2. Keep your integrity, honesty and faith in God while being an entrepreneur because if all else fails, you will have your faith and integrity, which will go further than anything else in this life.
3. Keep everything simple and easy for your own sake but also for the sake of others that you want to invest in your business and those who want to purchase the good or services from you.
4. If your business is honest and you are a honest business owner, God will bless you.

Saturday, May 7, 2016

Lesson 3

This week’s teachings in my B283 business class were sad, frustrating and fun.  I had the opportunity to listen to President Hinckley talk about the dedication of the Hinckley Building at BYUI.  I miss President Hinckley, he was amazing prophet and growing up in my teenage years, he was the prophet that I needed.  I miss his love for us and his humor.  Listening to him first thing this week gave me the insight and courage to continue on with both my business endeavors and schooling endeavors.
The frustrating part this week was that I had to reach a 21 page document, 12 page document and the Harvard Manage Mentor inline course, then I had to write a 150 word summary on them.  I felt if I had to only write a 150 word summary for 12 pages of documentation there was something wrong.  The 12 pages were not that important and that I shouldn’t have to read all of it.  I have learned this week that I need to trust my school and professors.  They know what they are doing and for me to give a 150 word summary I did need to read the 12 page document.  A lot of information comes in, is thought and pondered on and then a simple answer can be provided.

The fun part of this week was calculating my business expenses for my $100 business challenge.
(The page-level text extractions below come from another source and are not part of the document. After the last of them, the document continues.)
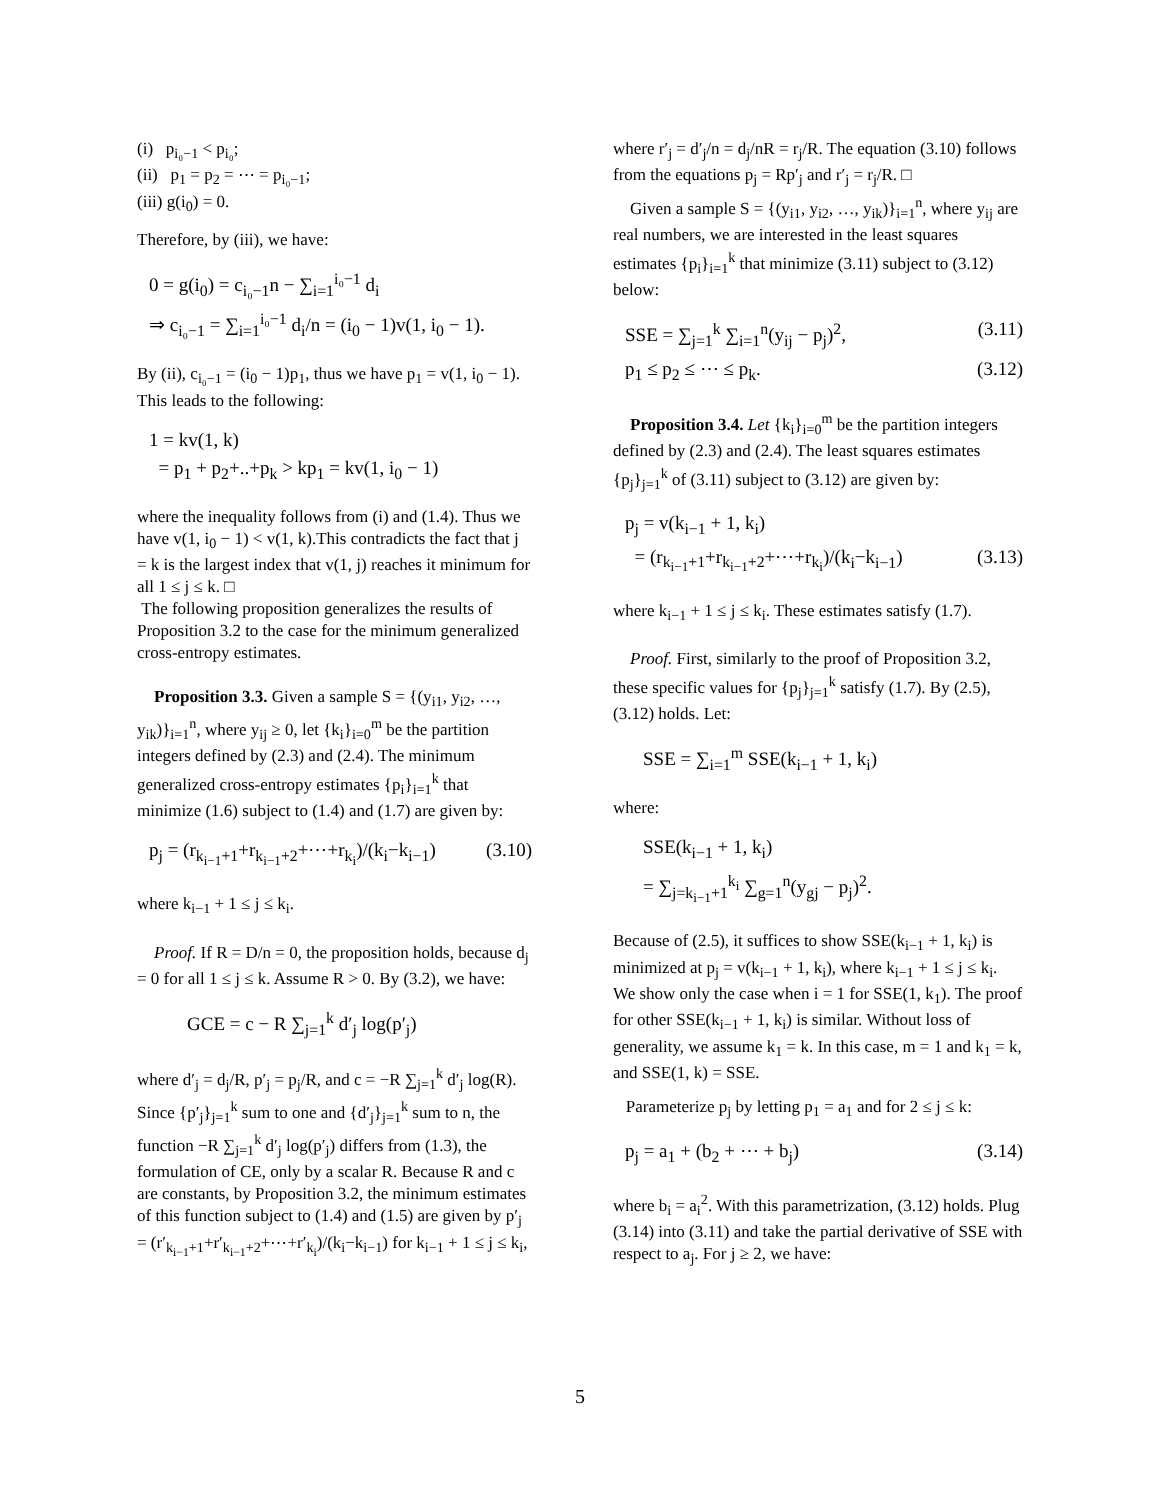(i) p<sub>i₀−1</sub> < p<sub>i₀</sub>;
(ii) p<sub>1</sub> = p<sub>2</sub> = ⋯ = p<sub>i₀−1</sub>;
(iii) g(i<sub>0</sub>) = 0.
Therefore, by (iii), we have:
0 = g(i<sub>0</sub>) = c<sub>i₀−1</sub>n − ∑<sub>i=1</sub><sup>i₀−1</sup> d<sub>i</sub>
⇒ c<sub>i₀−1</sub> = ∑<sub>i=1</sub><sup>i₀−1</sup> d<sub>i</sub>/n = (i<sub>0</sub> − 1)v(1, i<sub>0</sub> − 1).
By (ii), c<sub>i₀−1</sub> = (i<sub>0</sub> − 1)p<sub>1</sub>, thus we have p<sub>1</sub> = v(1, i<sub>0</sub> − 1). This leads to the following:
1 = kv(1, k)
= p<sub>1</sub> + p<sub>2</sub>+..+p<sub>k</sub> > kp<sub>1</sub> = kv(1, i<sub>0</sub> − 1)
where the inequality follows from (i) and (1.4). Thus we have v(1, i<sub>0</sub> − 1) < v(1, k).This contradicts the fact that j = k is the largest index that v(1, j) reaches it minimum for all 1 ≤ j ≤ k. □
The following proposition generalizes the results of Proposition 3.2 to the case for the minimum generalized cross-entropy estimates.
Proposition 3.3. Given a sample S = {(y<sub>i1</sub>, y<sub>i2</sub>, …, y<sub>ik</sub>)}<sub>i=1</sub><sup>n</sup>, where y<sub>ij</sub> ≥ 0, let {k<sub>i</sub>}<sub>i=0</sub><sup>m</sup> be the partition integers defined by (2.3) and (2.4). The minimum generalized cross-entropy estimates {p<sub>i</sub>}<sub>i=1</sub><sup>k</sup> that minimize (1.6) subject to (1.4) and (1.7) are given by:
p<sub>j</sub> = (r<sub>k<sub>i−1</sub>+1</sub>+r<sub>k<sub>i−1</sub>+2</sub>+⋯+r<sub>k<sub>i</sub></sub>)/(k<sub>i</sub>−k<sub>i−1</sub>) (3.10)
where k<sub>i−1</sub> + 1 ≤ j ≤ k<sub>i</sub>.
Proof. If R = D/n = 0, the proposition holds, because d<sub>j</sub> = 0 for all 1 ≤ j ≤ k. Assume R > 0. By (3.2), we have:
GCE = c − R ∑<sub>j=1</sub><sup>k</sup> d′<sub>j</sub> log(p′<sub>j</sub>)
where d′<sub>j</sub> = d<sub>j</sub>/R, p′<sub>j</sub> = p<sub>j</sub>/R, and c = −R ∑<sub>j=1</sub><sup>k</sup> d′<sub>j</sub> log(R). Since {p′<sub>j</sub>}<sub>j=1</sub><sup>k</sup> sum to one and {d′<sub>j</sub>}<sub>j=1</sub><sup>k</sup> sum to n, the function −R ∑<sub>j=1</sub><sup>k</sup> d′<sub>j</sub> log(p′<sub>j</sub>) differs from (1.3), the formulation of CE, only by a scalar R. Because R and c are constants, by Proposition 3.2, the minimum estimates of this function subject to (1.4) and (1.5) are given by p′<sub>j</sub> = (r′<sub>k<sub>i−1</sub>+1</sub>+r′<sub>k<sub>i−1</sub>+2</sub>+⋯+r′<sub>k<sub>i</sub></sub>)/(k<sub>i</sub>−k<sub>i−1</sub>) for k<sub>i−1</sub> + 1 ≤ j ≤ k<sub>i</sub>,
where r′<sub>j</sub> = d′<sub>j</sub>/n = d<sub>j</sub>/nR = r<sub>j</sub>/R. The equation (3.10) follows from the equations p<sub>j</sub> = Rp′<sub>j</sub> and r′<sub>j</sub> = r<sub>j</sub>/R. □
Given a sample S = {(y<sub>i1</sub>, y<sub>i2</sub>, …, y<sub>ik</sub>)}<sub>i=1</sub><sup>n</sup>, where y<sub>ij</sub> are real numbers, we are interested in the least squares estimates {p<sub>i</sub>}<sub>i=1</sub><sup>k</sup> that minimize (3.11) subject to (3.12) below:
SSE = ∑<sub>j=1</sub><sup>k</sup> ∑<sub>i=1</sub><sup>n</sup>(y<sub>ij</sub> − p<sub>j</sub>)<sup>2</sup>, (3.11)
p<sub>1</sub> ≤ p<sub>2</sub> ≤ ⋯ ≤ p<sub>k</sub>. (3.12)
Proposition 3.4. Let {k<sub>i</sub>}<sub>i=0</sub><sup>m</sup> be the partition integers defined by (2.3) and (2.4). The least squares estimates {p<sub>j</sub>}<sub>j=1</sub><sup>k</sup> of (3.11) subject to (3.12) are given by:
p<sub>j</sub> = v(k<sub>i−1</sub> + 1, k<sub>i</sub>)
= (r<sub>k<sub>i−1</sub>+1</sub>+r<sub>k<sub>i−1</sub>+2</sub>+⋯+r<sub>k<sub>i</sub></sub>)/(k<sub>i</sub>−k<sub>i−1</sub>) (3.13)
where k<sub>i−1</sub> + 1 ≤ j ≤ k<sub>i</sub>. These estimates satisfy (1.7).
Proof. First, similarly to the proof of Proposition 3.2, these specific values for {p<sub>j</sub>}<sub>j=1</sub><sup>k</sup> satisfy (1.7). By (2.5), (3.12) holds. Let:
SSE = ∑<sub>i=1</sub><sup>m</sup> SSE(k<sub>i−1</sub> + 1, k<sub>i</sub>)
where:
SSE(k<sub>i−1</sub> + 1, k<sub>i</sub>)
= ∑<sub>j=k<sub>i−1</sub>+1</sub><sup>k<sub>i</sub></sup> ∑<sub>g=1</sub><sup>n</sup>(y<sub>gj</sub> − p<sub>j</sub>)<sup>2</sup>.
Because of (2.5), it suffices to show SSE(k<sub>i−1</sub> + 1, k<sub>i</sub>) is minimized at p<sub>j</sub> = v(k<sub>i−1</sub> + 1, k<sub>i</sub>), where k<sub>i−1</sub> + 1 ≤ j ≤ k<sub>i</sub>. We show only the case when i = 1 for SSE(1, k<sub>1</sub>). The proof for other SSE(k<sub>i−1</sub> + 1, k<sub>i</sub>) is similar. Without loss of generality, we assume k<sub>1</sub> = k. In this case, m = 1 and k<sub>1</sub> = k, and SSE(1, k) = SSE.
Parameterize p<sub>j</sub> by letting p<sub>1</sub> = a<sub>1</sub> and for 2 ≤ j ≤ k:
p<sub>j</sub> = a<sub>1</sub> + (b<sub>2</sub> + ⋯ + b<sub>j</sub>) (3.14)
where b<sub>i</sub> = a<sub>i</sub><sup>2</sup>. With this parametrization, (3.12) holds. Plug (3.14) into (3.11) and take the partial derivative of SSE with respect to a<sub>j</sub>. For j ≥ 2, we have:
5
I have narrowed my businesses down to five, but I am pretty sure I already know what I will be doing.  I have always known since I first read the challenge.  I am excited to create, work and see how a small business will grow.  I am grateful to be taking this challenge and this course this week because I know it will help me with my other business that I am creating full time.  It always amazes me how much the Heavenly Father is in my life and always making sure that school, work and family life line up perfectly for me.  

Wednesday, April 27, 2016

Lesson 2

Key points from Lesson 1 of B283:

Those that seek help in their entrepreneurship are more likely to achieve their dreams
Start a business within your realm of passion and to help others before you help yourself
The word “CAN’T” doesn’t exist if you want to be the best entrepreneur

     I am loving this class, mostly because it uses the books and materials that I am already using to create my own business; it is a good confirmation that what I am doing is on the right track.  I also love that we get to create a small business and donate all the earnings to Kiva.org, where we will be able to help others like ourselves achieve their dreams.  Another aspect of this class that I like is that the teachings are blunt, truthful and supportive.  I feel that in the world, there are too many people ashamed of never following their dreams and as entrepreneurs when we share our dreams we get pulled down.  Not in this class, the first lesson was about dreamers and dreaming. I feel at home in the class.
     I go into phases when I write in journals and don’t.  I already have a business journal that has my dreams, goals, steps, actions, notes and doodads.  But no one sees this personal journal, so having to have my heart open to the world will help me stay true to myself, answer for my posts, and be honest to others and myself. 

     So far for my $100 challenges, I still have not come up with the exact business I want to do.  I would love to sell different flavors of root beer pop, but I want to make a business that can run without me being present every second of the business.  And if I had to be present my business’ income would depend upon the hours that I spend on it.  I need to solve peoples’ problems or needs without me having to be there every second.